WORK INSTRUCTION
From the line containing "assign out_stall_out_0 = stall_out_q;" to the last line of the records below, repeat every line exactly and add nothing else.

=-=-=

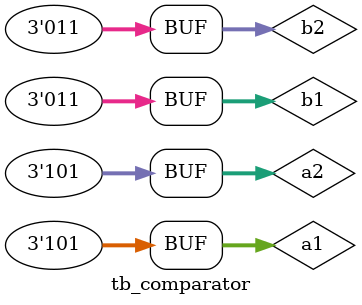
<source format=v>
`timescale 1ns/100ps
module tb_comparator();//tb
reg [2:0] a1,a2,b1,b2;//3bit register a1,a2,b1,b2
wire y1,y2;//wire y1,y2

comparator test(a1,a2,b1,b2,y1,y2);//module 
initial
begin
	a1=3'b000; a2=3'b000; b1=3'b000; b2=3'b000;//0~100ns
#100	a1=3'b001; a2=3'b000; b1=3'b001; b2=3'b000;//100ns~200ns
#100	a1=3'b101; a2=3'b101; b1=3'b011; b2=3'b011;//200ns~300ns
end
endmodule
</source>
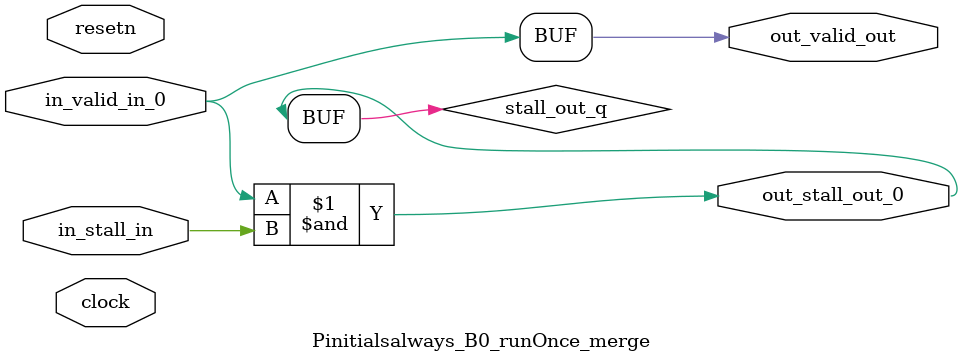
<source format=sv>



(* altera_attribute = "-name AUTO_SHIFT_REGISTER_RECOGNITION OFF; -name MESSAGE_DISABLE 10036; -name MESSAGE_DISABLE 10037; -name MESSAGE_DISABLE 14130; -name MESSAGE_DISABLE 14320; -name MESSAGE_DISABLE 15400; -name MESSAGE_DISABLE 14130; -name MESSAGE_DISABLE 10036; -name MESSAGE_DISABLE 12020; -name MESSAGE_DISABLE 12030; -name MESSAGE_DISABLE 12010; -name MESSAGE_DISABLE 12110; -name MESSAGE_DISABLE 14320; -name MESSAGE_DISABLE 13410; -name MESSAGE_DISABLE 113007; -name MESSAGE_DISABLE 10958" *)
module Pinitialsalways_B0_runOnce_merge (
    input wire [0:0] in_stall_in,
    input wire [0:0] in_valid_in_0,
    output wire [0:0] out_stall_out_0,
    output wire [0:0] out_valid_out,
    input wire clock,
    input wire resetn
    );

    wire [0:0] stall_out_q;


    // stall_out(LOGICAL,6)
    assign stall_out_q = in_valid_in_0 & in_stall_in;

    // out_stall_out_0(GPOUT,4)
    assign out_stall_out_0 = stall_out_q;

    // out_valid_out(GPOUT,5)
    assign out_valid_out = in_valid_in_0;

endmodule

</source>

=-=-=

RESPONSE AREA
    assign out_stall_out_0 = stall_out_q;

    // out_valid_out(GPOUT,5)
    assign out_valid_out = in_valid_in_0;

endmodule

</source>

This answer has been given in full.